====== Page excerpt

I've just overwritten my partition table of my system's hard disk. i made a cfdisk
on the wrong device (/dev/sda
instead of /dev/sdd
), deleted all partitions, made one new primary spanning over the whole device, set its type to 07
(NTFS) and hit write
.
So here i am with my system running. Until i reboot, i hope/guess nothing will change - meaning: all my data is accessible (I'm currently making a dd
-backup of the whole device and plan to make a .tar.gz
-backup of the most important data later). I also backed up /proc/partitions
, /proc/diskstats
(even though i guess this is more about throughput and stuff like this ...) and /sys/block/sda/sda?/{start,size}
.
Some further things i know:
- 4 primary partitions
- 1st partition: ~100Mb, ext3, /boot
- 2nd partition: ~100Mb, "Win7 Boot Partition", ntfs(?)
- 3rd partition: ~20...30GB, Win7, ntfs
- 4th partition: ~20...30GB, luks-encrypted device
- The luks- de crypted device is a LVM-PV
- The
/
,/home
&swap
-partitions are all LVs on the (VG on the) above noted PV
So my questions:
- What is the simplest way to just write the kernels partition table to the disk?

============

**Job:**
The post about the overwritten partition table describes the original primary partitions on the disk. List each partition with its approximate size and what it held.

====== Source excerpt

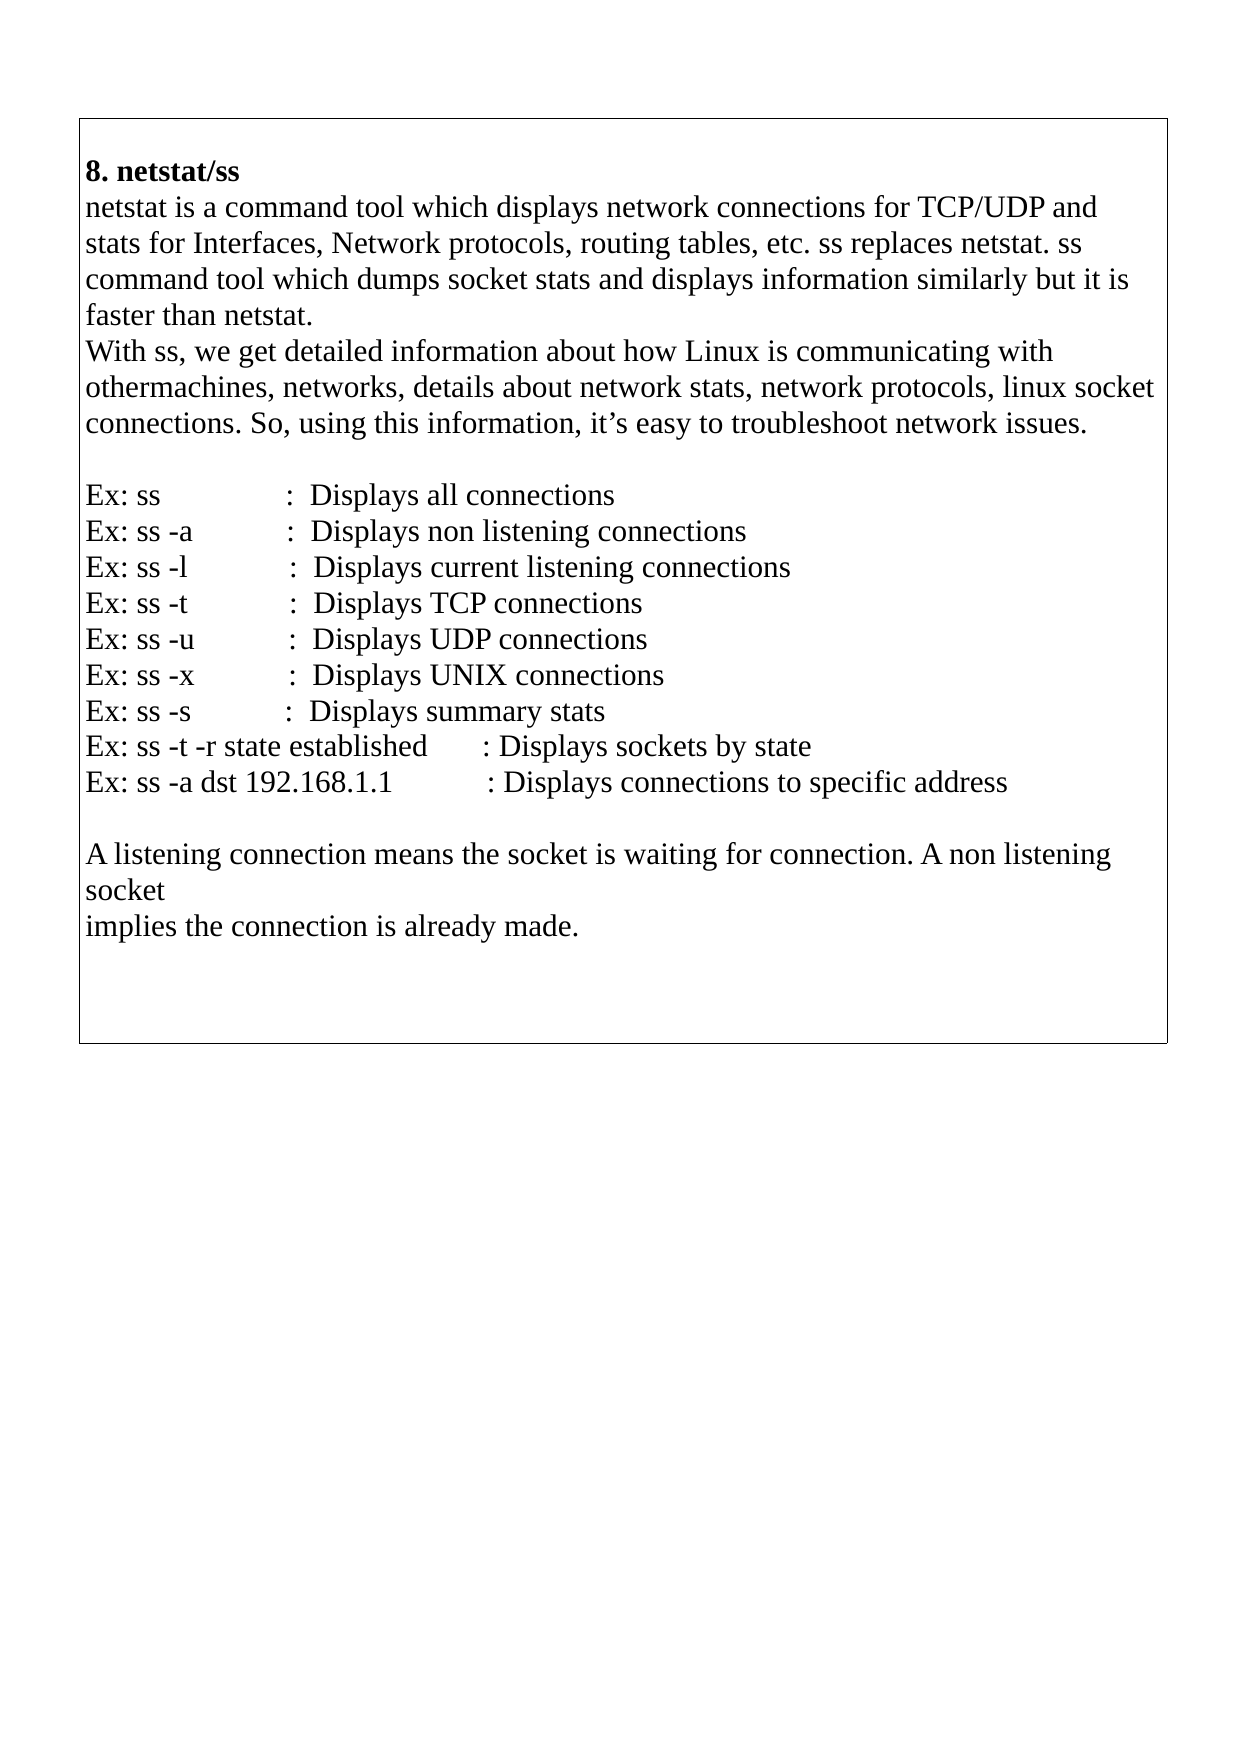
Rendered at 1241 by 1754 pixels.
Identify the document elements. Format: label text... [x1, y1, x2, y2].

table_header CS3009D: NETWORKS LABORATORY ( EXPERIMENT 1) Name : Panasa Teja ROLL : B191143CS BATCH : B 1. ping PING ( Packet Internet Groper) command is used to check the network connectivity between host and server/host. It is used to check whether a network is available and if a host is reachable. With this command, you can check if a server is up and running. When you “ping” a remote short, your machine starts sending ICMP ( Internet Control Message Protocol ) echo requests and waits for a response. If the connection is established, you’ll receive an echo reply for every request. The output of the ping command contains the amount of time it takes for every packet to reach its destination and return. Also in the terminal, it keeps printing responses until it is stopped. Ex: ping google.com ping www.amazon.com Here, ttl = TTL ( Time to Live ) represents the number of network hops a packet can take before a router discards it. icmp_seq = The sequence number of each ICMP packet. Increase by one for every echo request. time = The time it took for a packet to reach its destination and comes back to the source. Expressed in milliseconds. From = The destination and its IP address. Note : You can ping to localhost using ping 0 / ping 127.0.0.1 OUTPUTS Case1: If we did not get any reply from the destination then it means that there is no network connectivity between host and server/host. Case2: If the output is “request timed out” then it means the host is down or blocking our ICMP requests. Case3: If the output is "destination not reachable” then it means that a route to the destination cannot be found. 2. tracert/traceroute “traceroute” command in Linux prints the route that the packet takes to reach the host or destination. It displays details about all the hops that the packet visits in between i.e it displays IP addresses and the time it took between each hop. The main use of this tool is to find where the error lies in the network if a data packet is unable to reach the destination. Ex: traceroute facebook.com 3. ip/ifconfig/ipconfig IP: IP (Internet Protocol) Address is an address of your network hardware. It helps in connecting your computer to other devices on your network and all over the world. ipconfig stands for Internet Protocol Configuration, while ifconfig stands for Interface Configuration. It is often used for troubleshooting network connectivities. It's generally used to display the TCP/IP address of the system. Ifconfig is used at the boot time to set up the interfaces as necessary. After that, it is usually used when needed during debugging or when you need system tuning. In ubuntu install them using : $sudo apt-get install net-tools ip r Find the gateway address in the starting line. 192.168.55.1 is the default gateway in the given image. 4. dig/nslookup/host nslookup is a command-line administrative tool for testing and troubleshooting DNS servers (Domain Name Server). It is used to query specific DNS resource records (RR) as well. DNS: So basically, DNS is the phonebook of the internet. We can access information online through domain names, say linkedin.com or hackerrank.com. Web browsers interact through IP addresses. So, DNS translates domain names to IP addresses, so that the browsers can load internet resources. Host by default is used to determine what domain a particular IP address resolves to. Ex: nslookup facebook.com NOTE: Type nslookup without any arguments to enter into Interactive mode so that you can set the servers to mail servers. > set type = mx > google.com NOTE : nslookup -debug google.com You can troubleshoot DNS problems to perform DNS lookups, the answers for questions will be displayed. 5. whois The whois system is a listing of records that contain details about the ownership of domains and the owners. The Internet corporation for Assigned Names and Numbers (ICANN) regulates domain name registration and ownership, but the list of records is held by many companies, known as registries. Anyone can query the list of records. A whois record contains contact information with the person, company or other entity that registered the DOMAIN name. Install it using : sudo install whois Ex: whois amazon.com 6. route ROUTING TABLE : A routing table is a file containing information on how the information or packets should be transferred: the network path to all nodes or devices within a network. It is a map used by routers and gateways to track paths. The hop-by-hop routing is widely used, the packet contains the routing table to reach the next hop, once reached, it will read the routing table again to reach the next hop. Using the route command you can communicate with subnets and different networks, you can also block the traffic between networks or devices by modifying the routing table. Ex: route : To display routing table entries. Ex: route -n : To display routing tables in full numerical entities. Ex: sudo route add default gw 169.154.0.0 : To add default gateway. Ex: sudo route add -host 192.168.1.151 reject : To reject a host/network. Ex: route -Cn : To list routing cache information of Device Ex: ip route : To get details of IP routing table Ex: ip route show table local : To get details of local table with destination of localhost. Ex: ip -4/-6 route : To get details of IPv4/IPv6 details. 7. tcpdump “tcpdump” tool allows you to capture and analyze network traffic such as TCP/IP packets going through the system. Normally used to troubleshoot network issues, also used as a security tool. It scans from all OSI layers ( 1-7) and saves the captured information as .pcap file which can be viewed on WIRESHARK or through the command tool itself. Ex: sudo tcpdump It will capture packets from the current interface of the network through which the system is connected to the internet. Ex: sudo tcpdump -c 4 It will capture only 4 packets from the interface. Ex: sudo tcpdump -D It will print all the list of available networks that this tool can capture packets from. Ex: sudo tcpdump -n host 142.250.182.206 To capture packets related to Specific host Ex: sudo tcpdump -n src host 192.168.55.104 : packets from source host sudo tcpdump -n dst port 80 : all packets to port 80 8. netstat/ss netstat is a command tool which displays network connections for TCP/UDP and stats for Interfaces, Network protocols, routing tables, etc. ss replaces netstat. ss command tool which dumps socket stats and displays information similarly but it is faster than netstat. With ss, we get detailed information about how Linux is communicating with othermachines, networks, details about network stats, network protocols, linux socket connections. So, using this information, it’s easy to troubleshoot network issues. Ex: ss : Displays all connections Ex: ss -a : Displays non listening connections Ex: ss -l : Displays current listening connections Ex: ss -t : Displays TCP connections Ex: ss -u : Displays UDP connections Ex: ss -x : Displays UNIX connections Ex: ss -s : Displays summary stats Ex: ss -t -r state established : Displays sockets by state Ex: ss -a dst 192.168.1.1 : Displays connections to specific address A listening connection means the socket is waiting for connection. A non listening socket implies the connection is already made. 9. dstat dstat is a tool that is used to retrieve information or statistics from components of the system such as network connections, IO devices, or CPU, etc. It is generally used by system administrators to retrieve a handful of information about the above-mentioned components of the system. It itself performs like vmsta, netstat, etc. By using this tool one can even see the throughput for block devices that make up a single filesystem or storage system. Install it by : sudo apt install dstat Ex: dstat --vmstat To display information displayed by vmstat. It displays process and memory stats. Ex: dstat The output indicates : CPU Stats: CPU usage by user, system processes and number of idle processes, and Number of waiting processes, hardware and software interrupts. Disk Stats: Total number of read and write operations on the disk. Network Stats: Total amount of Bytes received and sent on network interfaces. Paging Stats: Number of times information is copied into and moved out of memory. System Stats: Number of interrupts and context switches. 10. ifstat As dstat, iostat, vmstat displays stats regarding the components of System. ifstat displays network interface statistics. This tool keeps records of the previous data files and displays differences between last and current calls. Install it using : $sudo apt install ifstat Ex: ifstat 11. wget Wget is the non-interactive network downloader which is used to download files from the server even when the user has not logged on to the system and it can work in the background without hindering the current process. With Wget, you can download files using HTTP, HTTPS, and FTP protocols. Wget provides a number of options allowing you to download multiple files, resume downloads, limit the bandwidth, recursive downloads, download in the background, mirror a website, and much more. Install it using : $sudo apt install wget Ex: wget [options] [url] Ex: wget google.com Ex: wget -b google.com To download the file in background Ex: wget google.com -o/path/filename.txt To overwrite the log file of wget command.Ex: wget -c google.com To resume a partially downloaded file. 12. tracepath Tracepath command in Linux is used to traces path to destination discovering MTU along this path. It uses UDP port or some random port. It is similar to traceroute, but it does not require superuser privileges and has no fancy options. [80, 119, 1167, 1042]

============

**Exercise result:**
1. First partition: about 100 MB, ext3, used for /boot
2. Second partition: about 100 MB, the "Win7 Boot Partition," NTFS (marked with a question mark)
3. Third partition: about 20 to 30 GB, Win7, NTFS
4. Fourth partition: about 20 to 30 GB, a LUKS-encrypted device